EXTRACT:
****************************************

-----BEGIN PGP SIGNED MESSAGE----- Hash: SHA1
On Jul 20, 2007, at 9:21 AM, Stephen J. Turnbull wrote:
How likely is it that two messages with the same message-id and date are /not/ duplicates?
For message id generators that include a time-stamp in the generated id, approximately the same as the probability that two messages with the same message-id are not duplicates, no?
Good point, though clearly not all message-ids have timestamp
information in them. It does help explain why I see 600-odd more
collisions when taking other data into account too. I've modified my
script to sort collisions and dupes into maildir folders, so I'll
take a closer look when that finishes running (it takes a long time
to slog through all 5 mboxes, even on a fairly zippy dual-G5).
Heck, at that point, I'd feel justified in simply automatically rejecting the duplicate and chucking it from the archive.
I'd rather not go there. There may be applications for the archiver that require that all mail received be filed.
True. It would ultimately be an archiver policy though.
Counterproposal: have a "collisions" namespace, and provide an interface for the list owner to decide what to do with them. They could be thrown away, they could be given an alternative global ID somehow and added (eg, the archive page could add a "See probable duplicates too" link), or they could be put into a moderation-like queue for list admins to decide about.
I like this.

****************************************

PROVIDED RECORDS:
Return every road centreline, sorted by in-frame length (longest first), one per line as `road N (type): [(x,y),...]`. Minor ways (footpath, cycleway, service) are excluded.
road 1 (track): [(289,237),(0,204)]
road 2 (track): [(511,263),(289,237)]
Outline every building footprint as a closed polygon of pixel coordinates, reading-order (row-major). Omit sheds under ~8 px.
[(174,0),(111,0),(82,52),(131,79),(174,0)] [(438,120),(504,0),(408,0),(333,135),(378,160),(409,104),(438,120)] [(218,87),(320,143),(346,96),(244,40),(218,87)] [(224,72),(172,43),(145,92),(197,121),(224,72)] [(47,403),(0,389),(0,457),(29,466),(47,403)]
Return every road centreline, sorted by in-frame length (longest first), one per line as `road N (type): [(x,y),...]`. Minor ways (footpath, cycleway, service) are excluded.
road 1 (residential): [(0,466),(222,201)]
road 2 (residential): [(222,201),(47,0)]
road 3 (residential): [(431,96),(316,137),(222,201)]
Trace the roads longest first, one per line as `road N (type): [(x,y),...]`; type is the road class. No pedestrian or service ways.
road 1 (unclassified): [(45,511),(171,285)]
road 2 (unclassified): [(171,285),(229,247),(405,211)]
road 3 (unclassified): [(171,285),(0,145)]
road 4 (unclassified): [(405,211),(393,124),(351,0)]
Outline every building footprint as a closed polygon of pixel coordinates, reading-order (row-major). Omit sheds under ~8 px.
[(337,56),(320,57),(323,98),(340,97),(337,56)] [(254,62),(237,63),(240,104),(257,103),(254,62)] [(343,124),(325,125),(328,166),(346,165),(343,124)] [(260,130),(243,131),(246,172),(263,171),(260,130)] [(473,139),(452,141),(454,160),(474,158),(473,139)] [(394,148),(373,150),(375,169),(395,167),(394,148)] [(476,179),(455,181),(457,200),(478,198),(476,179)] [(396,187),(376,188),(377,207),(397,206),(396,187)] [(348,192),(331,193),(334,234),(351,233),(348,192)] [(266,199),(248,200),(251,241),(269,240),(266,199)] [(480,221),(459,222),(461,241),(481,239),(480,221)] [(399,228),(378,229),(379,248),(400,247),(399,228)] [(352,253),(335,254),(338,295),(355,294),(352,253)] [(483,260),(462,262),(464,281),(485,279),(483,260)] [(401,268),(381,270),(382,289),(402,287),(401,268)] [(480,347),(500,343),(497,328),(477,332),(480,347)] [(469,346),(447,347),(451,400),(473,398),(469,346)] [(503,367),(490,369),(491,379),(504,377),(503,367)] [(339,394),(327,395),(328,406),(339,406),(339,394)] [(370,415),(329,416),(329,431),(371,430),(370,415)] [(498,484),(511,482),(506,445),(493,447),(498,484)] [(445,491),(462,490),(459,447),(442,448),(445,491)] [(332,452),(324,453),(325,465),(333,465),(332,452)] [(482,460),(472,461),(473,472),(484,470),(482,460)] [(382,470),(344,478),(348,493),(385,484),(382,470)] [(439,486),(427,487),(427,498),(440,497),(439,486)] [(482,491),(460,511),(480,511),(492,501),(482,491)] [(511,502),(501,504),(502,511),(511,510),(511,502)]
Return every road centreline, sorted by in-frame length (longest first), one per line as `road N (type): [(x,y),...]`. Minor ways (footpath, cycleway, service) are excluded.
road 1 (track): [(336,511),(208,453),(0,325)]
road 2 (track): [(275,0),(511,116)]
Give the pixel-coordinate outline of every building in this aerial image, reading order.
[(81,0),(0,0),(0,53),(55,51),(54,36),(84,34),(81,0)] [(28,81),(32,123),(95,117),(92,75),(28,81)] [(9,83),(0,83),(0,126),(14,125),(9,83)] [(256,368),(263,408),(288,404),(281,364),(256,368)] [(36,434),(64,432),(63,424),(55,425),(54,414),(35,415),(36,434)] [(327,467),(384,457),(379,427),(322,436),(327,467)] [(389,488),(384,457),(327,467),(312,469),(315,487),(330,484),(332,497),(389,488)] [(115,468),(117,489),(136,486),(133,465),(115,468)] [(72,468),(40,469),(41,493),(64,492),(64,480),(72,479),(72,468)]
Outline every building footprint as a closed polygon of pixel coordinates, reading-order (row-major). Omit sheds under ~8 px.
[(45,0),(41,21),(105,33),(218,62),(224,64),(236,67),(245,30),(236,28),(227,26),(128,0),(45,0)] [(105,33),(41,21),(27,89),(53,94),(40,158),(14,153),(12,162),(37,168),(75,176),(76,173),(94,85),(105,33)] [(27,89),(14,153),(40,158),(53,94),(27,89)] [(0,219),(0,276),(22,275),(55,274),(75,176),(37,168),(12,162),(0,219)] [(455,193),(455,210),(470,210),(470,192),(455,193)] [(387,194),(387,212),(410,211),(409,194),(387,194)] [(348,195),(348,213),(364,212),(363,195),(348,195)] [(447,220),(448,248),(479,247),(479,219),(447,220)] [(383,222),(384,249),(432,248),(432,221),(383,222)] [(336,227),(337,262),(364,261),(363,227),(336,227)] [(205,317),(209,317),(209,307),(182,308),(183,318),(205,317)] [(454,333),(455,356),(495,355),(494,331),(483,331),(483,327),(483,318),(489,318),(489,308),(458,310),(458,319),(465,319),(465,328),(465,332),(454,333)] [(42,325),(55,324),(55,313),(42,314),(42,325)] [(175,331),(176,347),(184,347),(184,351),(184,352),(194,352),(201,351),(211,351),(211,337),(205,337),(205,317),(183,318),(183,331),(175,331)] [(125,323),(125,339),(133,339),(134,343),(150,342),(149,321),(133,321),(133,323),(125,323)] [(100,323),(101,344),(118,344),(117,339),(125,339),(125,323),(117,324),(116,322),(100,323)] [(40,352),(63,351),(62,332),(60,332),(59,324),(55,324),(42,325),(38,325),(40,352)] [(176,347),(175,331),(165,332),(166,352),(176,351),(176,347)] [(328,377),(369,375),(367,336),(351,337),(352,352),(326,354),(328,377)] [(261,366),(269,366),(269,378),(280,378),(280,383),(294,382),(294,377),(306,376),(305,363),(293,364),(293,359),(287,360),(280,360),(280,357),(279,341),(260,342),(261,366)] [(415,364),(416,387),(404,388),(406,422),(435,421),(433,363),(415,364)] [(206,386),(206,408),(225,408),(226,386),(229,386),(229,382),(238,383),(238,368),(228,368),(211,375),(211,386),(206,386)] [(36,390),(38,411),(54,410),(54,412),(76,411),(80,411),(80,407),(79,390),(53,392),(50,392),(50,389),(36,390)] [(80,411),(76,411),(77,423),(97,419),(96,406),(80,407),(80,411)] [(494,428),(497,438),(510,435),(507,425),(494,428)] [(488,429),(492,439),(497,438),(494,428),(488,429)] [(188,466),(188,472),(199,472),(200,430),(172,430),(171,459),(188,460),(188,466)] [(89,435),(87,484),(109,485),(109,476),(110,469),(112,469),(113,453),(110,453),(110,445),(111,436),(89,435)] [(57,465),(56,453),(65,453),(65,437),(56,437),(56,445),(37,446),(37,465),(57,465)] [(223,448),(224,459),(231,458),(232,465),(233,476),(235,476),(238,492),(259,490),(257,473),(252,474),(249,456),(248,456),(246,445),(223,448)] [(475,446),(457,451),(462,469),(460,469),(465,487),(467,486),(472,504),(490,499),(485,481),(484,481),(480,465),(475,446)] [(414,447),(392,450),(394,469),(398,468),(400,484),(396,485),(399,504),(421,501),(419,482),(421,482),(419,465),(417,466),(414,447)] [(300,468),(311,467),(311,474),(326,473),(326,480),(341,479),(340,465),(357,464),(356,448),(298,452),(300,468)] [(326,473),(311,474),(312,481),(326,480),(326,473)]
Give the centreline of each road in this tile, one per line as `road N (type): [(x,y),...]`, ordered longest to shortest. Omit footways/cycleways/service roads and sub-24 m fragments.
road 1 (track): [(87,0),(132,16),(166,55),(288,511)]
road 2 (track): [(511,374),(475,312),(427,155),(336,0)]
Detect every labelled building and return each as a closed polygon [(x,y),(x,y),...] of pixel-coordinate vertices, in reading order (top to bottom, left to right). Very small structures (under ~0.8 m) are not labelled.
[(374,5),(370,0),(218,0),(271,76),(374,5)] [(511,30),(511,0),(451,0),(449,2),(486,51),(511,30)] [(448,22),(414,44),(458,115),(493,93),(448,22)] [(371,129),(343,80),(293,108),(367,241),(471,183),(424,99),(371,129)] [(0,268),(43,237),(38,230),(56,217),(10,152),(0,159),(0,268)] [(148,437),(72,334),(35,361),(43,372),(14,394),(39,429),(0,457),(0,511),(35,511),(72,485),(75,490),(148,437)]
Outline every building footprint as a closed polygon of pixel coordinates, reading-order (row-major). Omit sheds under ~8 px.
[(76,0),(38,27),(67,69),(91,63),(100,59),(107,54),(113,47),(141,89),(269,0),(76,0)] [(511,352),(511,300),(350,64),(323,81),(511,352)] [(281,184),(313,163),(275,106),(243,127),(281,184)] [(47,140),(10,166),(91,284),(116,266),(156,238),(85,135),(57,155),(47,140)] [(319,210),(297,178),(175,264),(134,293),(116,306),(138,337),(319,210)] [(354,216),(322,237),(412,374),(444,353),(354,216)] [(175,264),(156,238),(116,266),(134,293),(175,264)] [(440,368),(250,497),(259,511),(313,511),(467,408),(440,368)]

****************************************

PROBLEM SET:
[1] In the message about duplicate message-ids, where does the modified script sort collisions and dupes?
[2] Write out the part of the message about duplicate message-ids from "Good point, though" to "from the archive.".

SOLUTIONS:
[1] Into maildir folders.

[2]
Good point, though clearly not all message-ids have timestamp
information in them. It does help explain why I see 600-odd more
collisions when taking other data into account too. I've modified my
script to sort collisions and dupes into maildir folders, so I'll
take a closer look when that finishes running (it takes a long time
to slog through all 5 mboxes, even on a fairly zippy dual-G5).
Heck, at that point, I'd feel justified in simply automatically rejecting the duplicate and chucking it from the archive.